Posts Tagged ‘wind’
From “A Power Grid of Their Own: German Village Becomes Model for Renewable Energy” by Renuka Rayasam:
Werner Frohwitter drives his white Prius into Feldheim, parking halfway down the village’s one street in front of what looks like a shipping container. Behind the street is a field where 43 giant wind turbines loom over the village’s 37 houses. Frohwitter works for Energiequelle Gmbh, which owns the wind park. He greets a Russian camera crew and ushers them into the chilly container, which has become Feldheim’s impromptu visitor’s center. It’s the only sign of life in this otherwise quiet village. Inside, he uses posters on the wall to explain the town’s energy transformation for the Russian crew’s renewable energy documentary.
This town of 150 inhabitants, tucked away in the Brandenburg countryside some 60 kilometers (37.2 miles) southwest of Berlin seems like an unlikely tourist hotspot. It has no bars, museums or restaurants. But since the Fukushima nuclear disaster one year ago, Feldheim has become a beacon for cities across the world that want to shift their energy mix toward renewables.

> _ASSIGNMENT 1_: Edit the records from the line with "Антон (ToshaRachkov)" to the line with "οφειλές ύψους 20,19 δισ.", putting "Онлайн" wherever "Офлайн" stands and keeping everything else the same. Give only those lines, and leave the pictures out.
The Feldheim excerpt and the records have nothing to do with each other.

> _AVAILABLE RECORDS_:

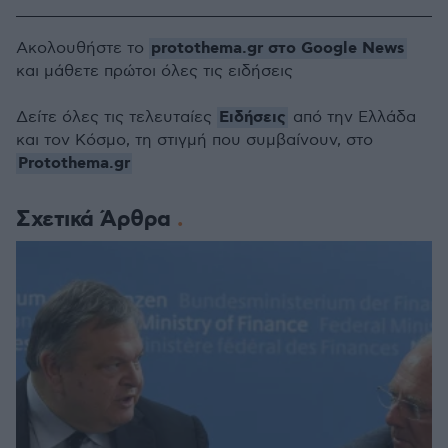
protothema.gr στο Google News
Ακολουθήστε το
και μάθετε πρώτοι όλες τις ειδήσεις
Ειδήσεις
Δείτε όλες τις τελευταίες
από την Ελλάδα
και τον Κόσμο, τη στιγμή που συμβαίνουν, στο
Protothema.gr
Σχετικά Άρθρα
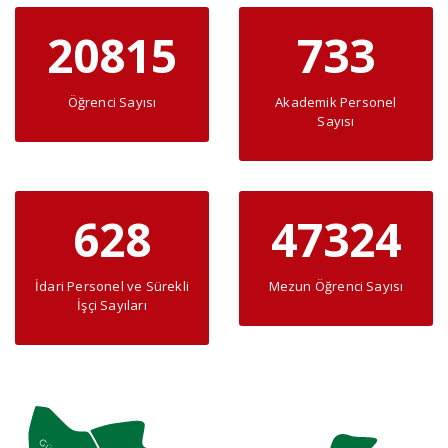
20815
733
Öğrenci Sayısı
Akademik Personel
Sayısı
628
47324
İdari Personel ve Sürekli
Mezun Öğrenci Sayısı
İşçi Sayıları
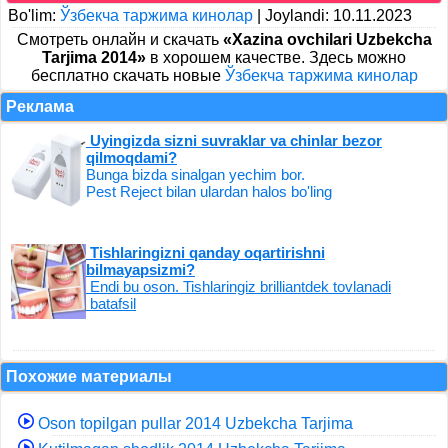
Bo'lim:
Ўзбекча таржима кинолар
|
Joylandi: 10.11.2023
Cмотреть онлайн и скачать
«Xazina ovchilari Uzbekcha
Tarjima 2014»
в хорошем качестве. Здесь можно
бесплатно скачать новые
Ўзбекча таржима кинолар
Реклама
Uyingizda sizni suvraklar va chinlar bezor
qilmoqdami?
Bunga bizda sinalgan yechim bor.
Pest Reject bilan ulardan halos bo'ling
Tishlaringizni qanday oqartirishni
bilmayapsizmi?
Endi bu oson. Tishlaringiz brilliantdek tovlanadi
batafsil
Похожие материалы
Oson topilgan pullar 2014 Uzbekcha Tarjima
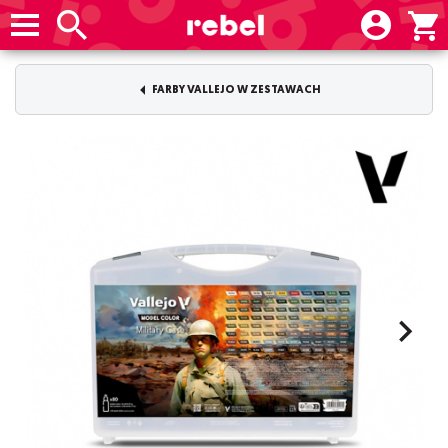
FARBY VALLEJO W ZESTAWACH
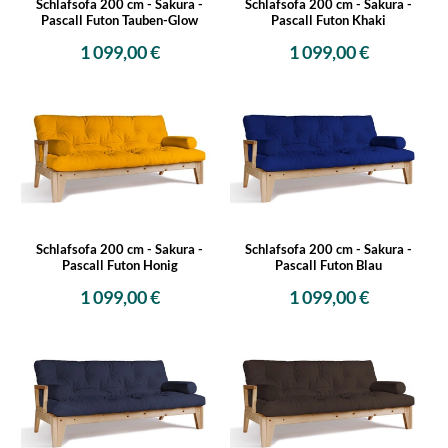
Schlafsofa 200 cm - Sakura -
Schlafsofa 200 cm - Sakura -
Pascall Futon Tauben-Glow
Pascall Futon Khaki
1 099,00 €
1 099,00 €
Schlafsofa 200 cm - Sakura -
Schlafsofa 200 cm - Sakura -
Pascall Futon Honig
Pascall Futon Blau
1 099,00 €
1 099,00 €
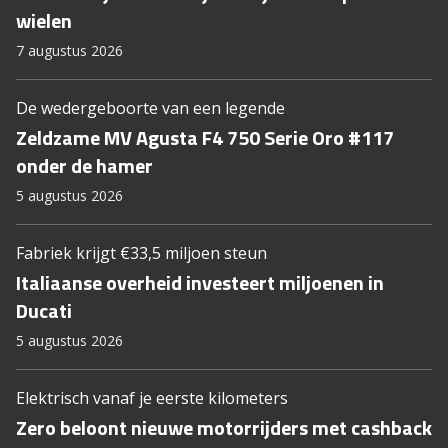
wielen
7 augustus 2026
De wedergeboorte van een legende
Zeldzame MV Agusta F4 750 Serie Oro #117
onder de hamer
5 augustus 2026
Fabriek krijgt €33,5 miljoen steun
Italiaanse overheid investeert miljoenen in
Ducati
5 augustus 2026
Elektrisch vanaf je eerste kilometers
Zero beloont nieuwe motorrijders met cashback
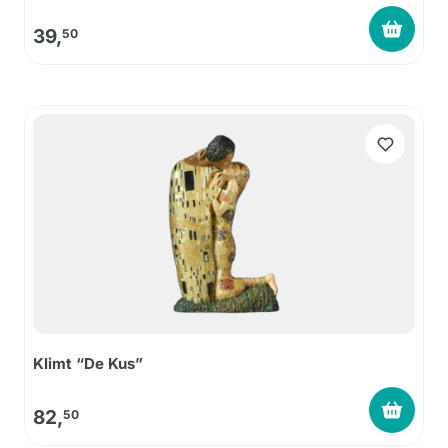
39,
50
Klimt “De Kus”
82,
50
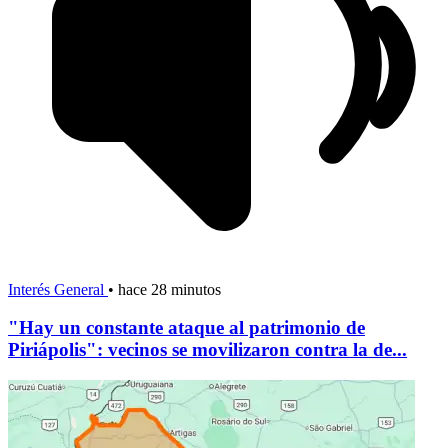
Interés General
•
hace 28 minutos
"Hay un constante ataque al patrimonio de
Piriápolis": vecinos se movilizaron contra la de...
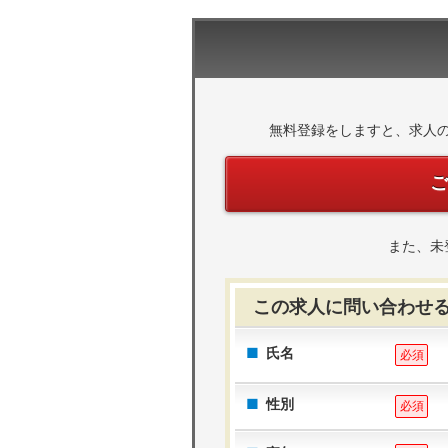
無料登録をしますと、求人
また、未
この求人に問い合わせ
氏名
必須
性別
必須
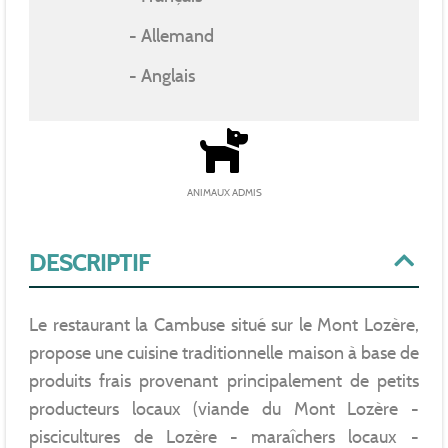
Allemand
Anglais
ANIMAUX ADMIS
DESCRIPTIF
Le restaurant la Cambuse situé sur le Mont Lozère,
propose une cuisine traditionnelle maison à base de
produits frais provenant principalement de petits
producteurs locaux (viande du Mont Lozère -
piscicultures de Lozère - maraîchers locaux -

--

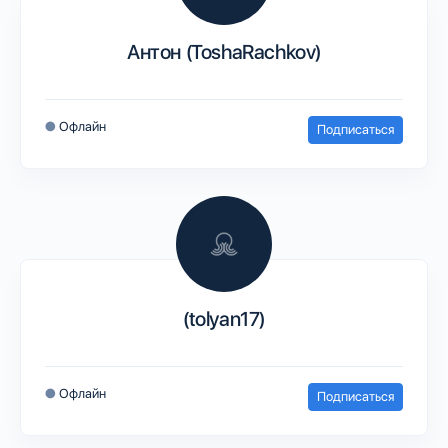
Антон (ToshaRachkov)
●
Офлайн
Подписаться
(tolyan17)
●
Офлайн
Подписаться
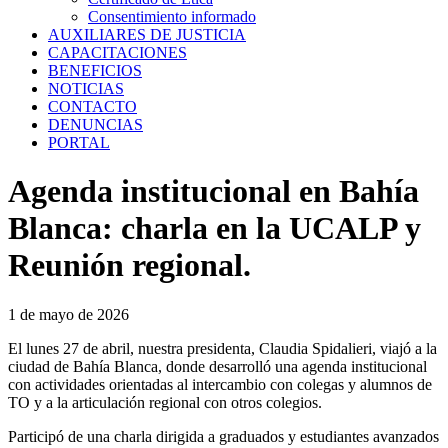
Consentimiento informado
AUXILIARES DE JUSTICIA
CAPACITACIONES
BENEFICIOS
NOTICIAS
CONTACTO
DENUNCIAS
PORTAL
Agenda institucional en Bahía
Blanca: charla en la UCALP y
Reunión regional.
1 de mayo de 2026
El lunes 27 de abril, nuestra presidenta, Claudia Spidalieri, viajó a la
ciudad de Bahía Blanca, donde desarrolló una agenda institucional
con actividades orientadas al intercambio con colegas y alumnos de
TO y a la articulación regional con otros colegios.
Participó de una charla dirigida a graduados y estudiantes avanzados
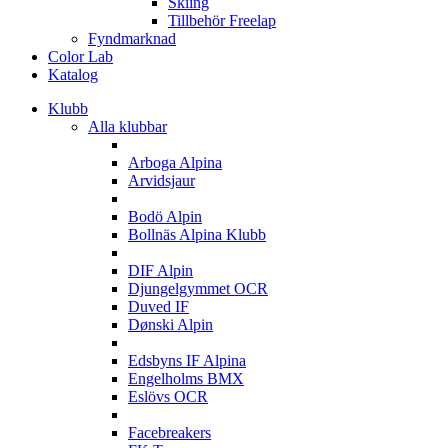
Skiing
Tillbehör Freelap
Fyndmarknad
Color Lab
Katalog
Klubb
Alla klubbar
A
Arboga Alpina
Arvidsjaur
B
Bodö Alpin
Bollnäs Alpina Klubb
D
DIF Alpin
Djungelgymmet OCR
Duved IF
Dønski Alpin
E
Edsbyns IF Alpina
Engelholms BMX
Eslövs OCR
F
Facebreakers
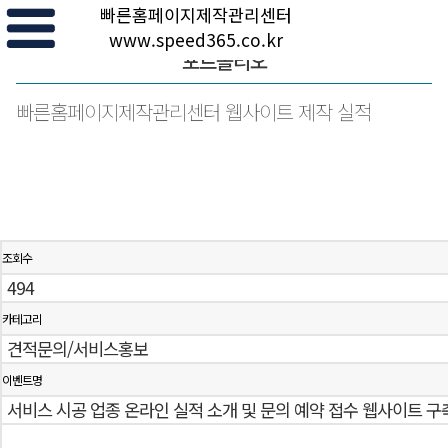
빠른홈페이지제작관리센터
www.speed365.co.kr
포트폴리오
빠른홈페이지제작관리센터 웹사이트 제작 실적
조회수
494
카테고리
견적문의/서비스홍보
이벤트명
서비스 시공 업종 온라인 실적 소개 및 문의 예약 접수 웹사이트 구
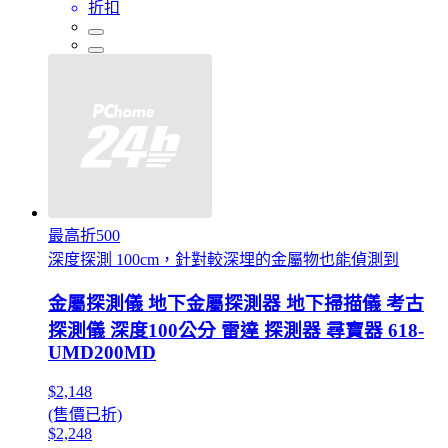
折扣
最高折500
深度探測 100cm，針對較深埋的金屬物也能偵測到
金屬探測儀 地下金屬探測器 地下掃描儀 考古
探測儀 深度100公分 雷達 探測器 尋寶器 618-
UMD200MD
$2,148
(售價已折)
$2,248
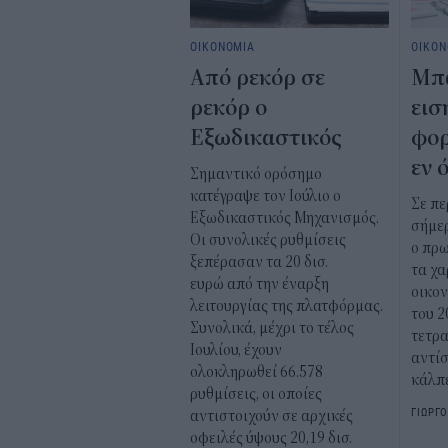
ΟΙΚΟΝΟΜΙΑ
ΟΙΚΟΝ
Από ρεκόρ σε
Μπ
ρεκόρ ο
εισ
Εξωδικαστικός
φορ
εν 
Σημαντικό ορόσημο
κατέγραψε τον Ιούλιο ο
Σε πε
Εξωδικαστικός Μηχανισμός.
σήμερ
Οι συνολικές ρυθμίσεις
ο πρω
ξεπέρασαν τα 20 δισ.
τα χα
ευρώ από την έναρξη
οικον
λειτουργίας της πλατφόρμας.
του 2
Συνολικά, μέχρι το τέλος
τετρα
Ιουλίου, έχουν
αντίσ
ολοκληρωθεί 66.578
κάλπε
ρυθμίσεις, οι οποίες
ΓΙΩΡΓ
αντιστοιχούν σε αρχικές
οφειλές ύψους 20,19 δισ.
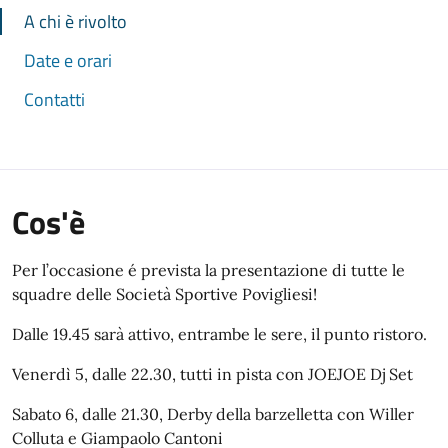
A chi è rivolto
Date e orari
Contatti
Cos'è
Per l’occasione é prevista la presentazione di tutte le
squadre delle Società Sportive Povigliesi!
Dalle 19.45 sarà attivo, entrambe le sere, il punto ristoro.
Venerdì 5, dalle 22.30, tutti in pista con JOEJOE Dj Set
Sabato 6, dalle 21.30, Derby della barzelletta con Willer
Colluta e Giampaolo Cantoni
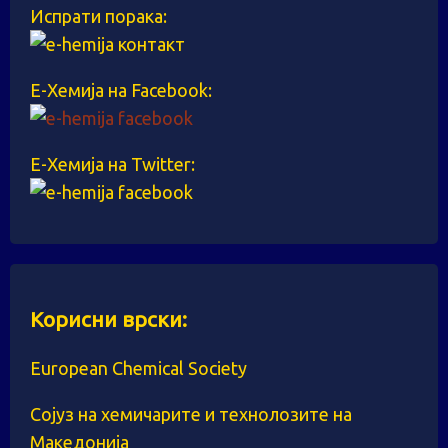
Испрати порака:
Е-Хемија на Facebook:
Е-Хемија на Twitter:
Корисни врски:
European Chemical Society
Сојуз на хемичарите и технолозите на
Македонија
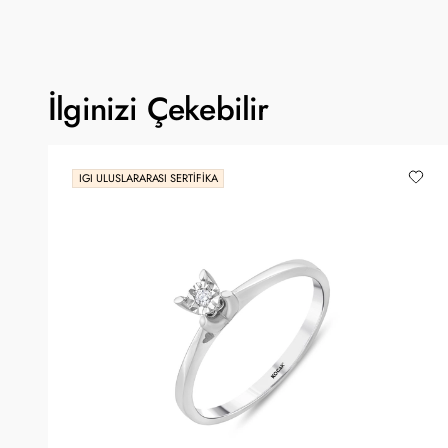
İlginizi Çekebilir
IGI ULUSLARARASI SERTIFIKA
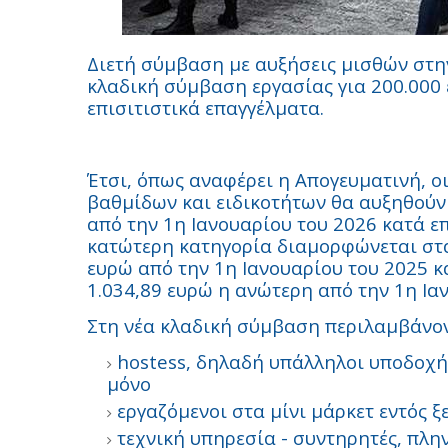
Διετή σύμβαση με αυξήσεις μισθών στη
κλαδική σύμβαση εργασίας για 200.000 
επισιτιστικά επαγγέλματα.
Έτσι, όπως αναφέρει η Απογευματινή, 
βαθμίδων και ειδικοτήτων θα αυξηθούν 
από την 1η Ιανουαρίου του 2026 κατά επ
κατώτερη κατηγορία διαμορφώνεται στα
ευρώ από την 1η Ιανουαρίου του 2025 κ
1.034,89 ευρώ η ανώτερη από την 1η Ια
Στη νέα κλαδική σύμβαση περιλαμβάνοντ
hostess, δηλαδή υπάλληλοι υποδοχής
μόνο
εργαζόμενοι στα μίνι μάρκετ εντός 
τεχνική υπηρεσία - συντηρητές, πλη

> _ASSIGNMENT 2_:
Answer these questions from the Feldheim excerpt.
(a) How many wind turbines stand in the field behind the street?
(b) How many inhabitants does the town have?
(c) Which company owns the wind park?

> _OUTPUT 1_:
Антон (ToshaRachkov)
●
Онлайн
Подписаться
(tolyan17)
●
Онлайн
Подписаться
Consentimiento informado
AUXILIARES DE JUSTICIA
CAPACITACIONES
BENEFICIOS
NOTICIAS
CONTACTO
DENUNCIAS
PORTAL
Agenda institucional en Bahía
Blanca: charla en la UCALP y
Reunión regional.
1 de mayo de 2026
El lunes 27 de abril, nuestra presidenta, Claudia Spidalieri, viajó a la
ciudad de Bahía Blanca, donde desarrolló una agenda institucional
con actividades orientadas al intercambio con colegas y alumnos de
TO y a la articulación regional con otros colegios.
Participó de una charla dirigida a graduados y estudiantes avanzados
Skiing
Tillbehör Freelap
Fyndmarknad
Color Lab
Katalog
Klubb
Alla klubbar
A
Arboga Alpina
Arvidsjaur
B
Bodö Alpin
Bollnäs Alpina Klubb
D
DIF Alpin
Djungelgymmet OCR
Duved IF
Dønski Alpin
E
Edsbyns IF Alpina
Engelholms BMX
Eslövs OCR
F
Facebreakers
빠른홈페이지제작관리센터
www.speed365.co.kr
포트폴리오
빠른홈페이지제작관리센터 웹사이트 제작 실적
조회수
494
카테고리
견적문의/서비스홍보
이벤트명
서비스 시공 업종 온라인 실적 소개 및 문의 예약 접수 웹사이트 구
折扣
最高折500
深度探測 100cm，針對較深埋的金屬物也能偵測到
金屬探測儀 地下金屬探測器 地下掃描儀 考古
探測儀 深度100公分 雷達 探測器 尋寶器 618-
UMD200MD
$2,148
(售價已折)
$2,248
ΟΙΚΟΝΟΜΙΑ
ΟΙΚΟΝ
Από ρεκόρ σε
Μπ
ρεκόρ ο
εισ
Εξωδικαστικός
φορ
εν 
Σημαντικό ορόσημο
κατέγραψε τον Ιούλιο ο
Σε πε
Εξωδικαστικός Μηχανισμός.
σήμερ
Οι συνολικές ρυθμίσεις
ο πρω
ξεπέρασαν τα 20 δισ.
τα χα
ευρώ από την έναρξη
οικον
λειτουργίας της πλατφόρμας.
του 2
Συνολικά, μέχρι το τέλος
τετρα
Ιουλίου, έχουν
αντίσ
ολοκληρωθεί 66.578
κάλπε
ρυθμίσεις, οι οποίες
ΓΙΩΡΓ
αντιστοιχούν σε αρχικές
οφειλές ύψους 20,19 δισ.

> _OUTPUT 2_:
(a) 43
(b) 150
(c) Energiequelle Gmbh